Possibly my favorite 2nd movement of his symphonies after his 41st.

The subtle, hinting, inner voices of maintaining nobility amidst a sinking, creeping gradation of despair...

Btw, the most astonishing rendition of Mozart's 40th I've ever heard is probably:


----------



## Captainnumber36 (Jan 19, 2017)

AfterHours said:


> Possibly my favorite 2nd movement of his symphonies after his 41st.
> 
> The subtle, hinting, inner voices of maintaining nobility amidst a sinking, creeping gradation of despair...
> 
> Btw, the most astonishing rendition of Mozart's 40th I've ever heard is probably:


I'll check it out!


----------



## arnerich (Aug 19, 2016)

It's funny how much milage he gets from such simple material.


----------



## Tchaikov6 (Mar 30, 2016)

I was listening to it a couple hours ago, and yes, what a beautiful, yet light and distinguished! So different from the other three movements.


----------



## trazom (Apr 13, 2009)

There was a youtube channel that pointed out some of the interesting orchestrational techniques Mozart used in that movement(and the others) in that symphony. 
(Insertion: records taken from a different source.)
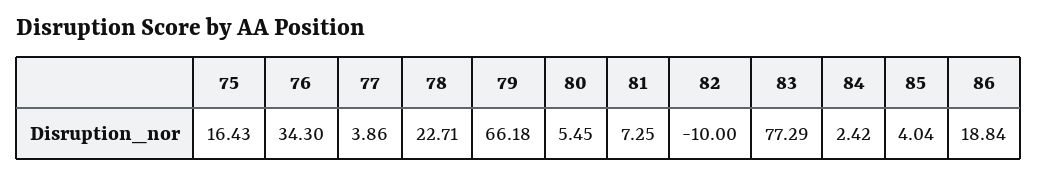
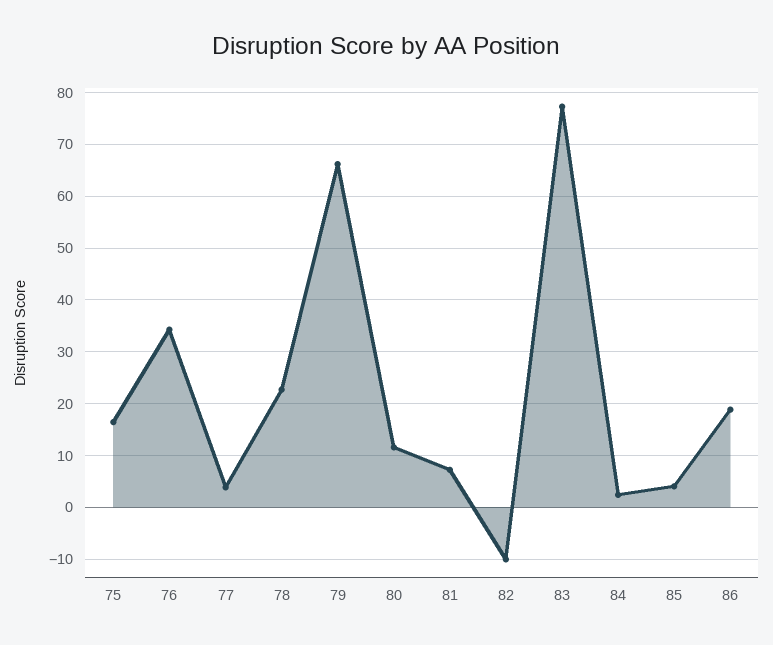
  {
    "75": 16.43,
    "76": 34.3,
    "77": 3.86,
    "78": 22.71,
    "79": 66.18,
-   "80": 5.45,
+   "80": 12,
    "81": 7.25,
    "82": -10,
    "83": 77.29,
    "84": 2.42,
    "85": 4.04,
    "86": 18.84
  }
 Slow movements were Mozart's strength and even in some of his least interesting works, the slow movements are usually of a much higher quality and worth listening to. I love all of them from symphony 36 onward, but my favorite is probably the slow movement of the 39th.


----------



## Animal the Drummer (Nov 14, 2015)

trazom said:


> There was a youtube channel that pointed out some of the interesting orchestrational techniques Mozart used in that movement(and the others) in that symphony.
> 
> 
> 
> *Slow movements were Mozart's strength* and even in some of his least interesting works, the slow movements are usually of a much higher quality and worth listening to. I love all of them from symphony 36 onward, but my favorite is probably the slow movement of the 39th.


Can you say a little more about what you mean by that highlighted part? It seems to imply that you find Mozart's slow movements to be of higher quality than his faster movements, and I can't quite believe you meant it that way.


----------



## jegreenwood (Dec 25, 2015)

Animal the Drummer said:


> Can you say a little more about what you mean by that highlighted part? It seems to imply that you find Mozart's slow movements to be of higher quality than his faster movements, and I can't quite believe you meant it that way.
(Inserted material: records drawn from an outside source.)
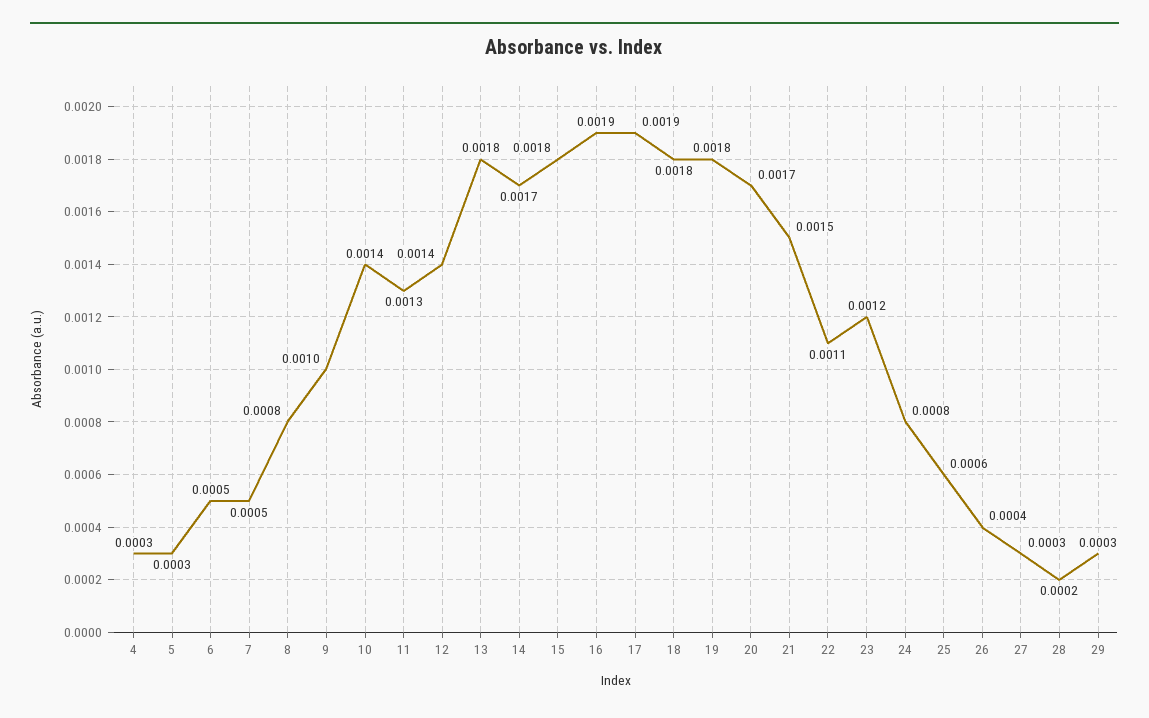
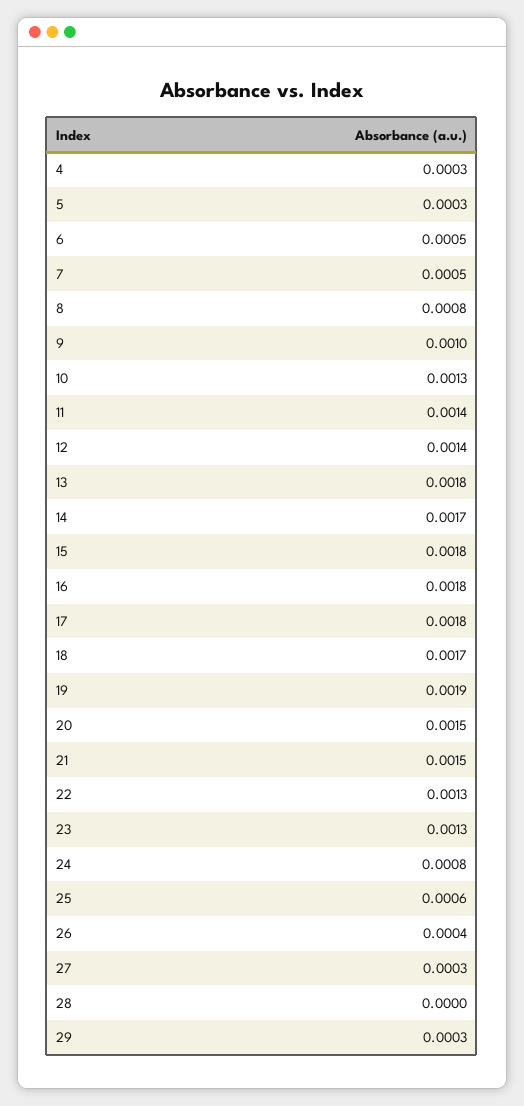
  {
    "4": 0.0003,
    "5": 0.0003,
    "6": 0.0005,
    "7": 0.0005,
    "8": 0.0008,
    "9": 0.001,
-   "10": 0.0014,
+   "10": 0.0013,
-   "11": 0.0013,
+   "11": 0.0014,
    "12": 0.0014,
    "13": 0.0018,
    "14": 0.0017,
    "15": 0.0018,
-   "16": 0.0019,
+   "16": 0.0018,
-   "17": 0.0019,
+   "17": 0.0018,
-   "18": 0.0018,
+   "18": 0.0017,
-   "19": 0.0018,
+   "19": 0.0019,
-   "20": 0.0017,
+   "20": 0.0015,
    "21": 0.0015,
-   "22": 0.0011,
+   "22": 0.0013,
-   "23": 0.0012,
+   "23": 0.0013,
    "24": 0.0008,
    "25": 0.0006,
    "26": 0.0004,
    "27": 0.0003,
-   "28": 0.0002,
+   "28": 0,
    "29": 0.0003
  }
I can believe it. I don't know if I've ever put the slow movements in one pile and the faster movements in another and compared them, but there are quite a few works of his where I feel the highlight is the slow movement.


----------



## Animal the Drummer (Nov 14, 2015)

I don't find that myself, but it's a matter of personal taste and that's fair enough. Trazom's post seemed to me to go beyond that, though, and to suggest that by and large the slow movements are objectively greater music. With that I would flat out disagree.


----------



## trazom (Apr 13, 2009)

Animal the Drummer said:


> Can you say a little more about what you mean by that highlighted part? It seems to imply that you find Mozart's slow movements to be of higher quality than his faster movements, and I can't quite believe you meant it that way.


I mean I find his slow movements more consistent across the entire span of his works. If I'm listening to an earlier work that I find less interesting, I often still enjoy the slow movement. The concerto for three pianos k.242 is one example where I find the slow movement much more interesting and appealing than the other two.


----------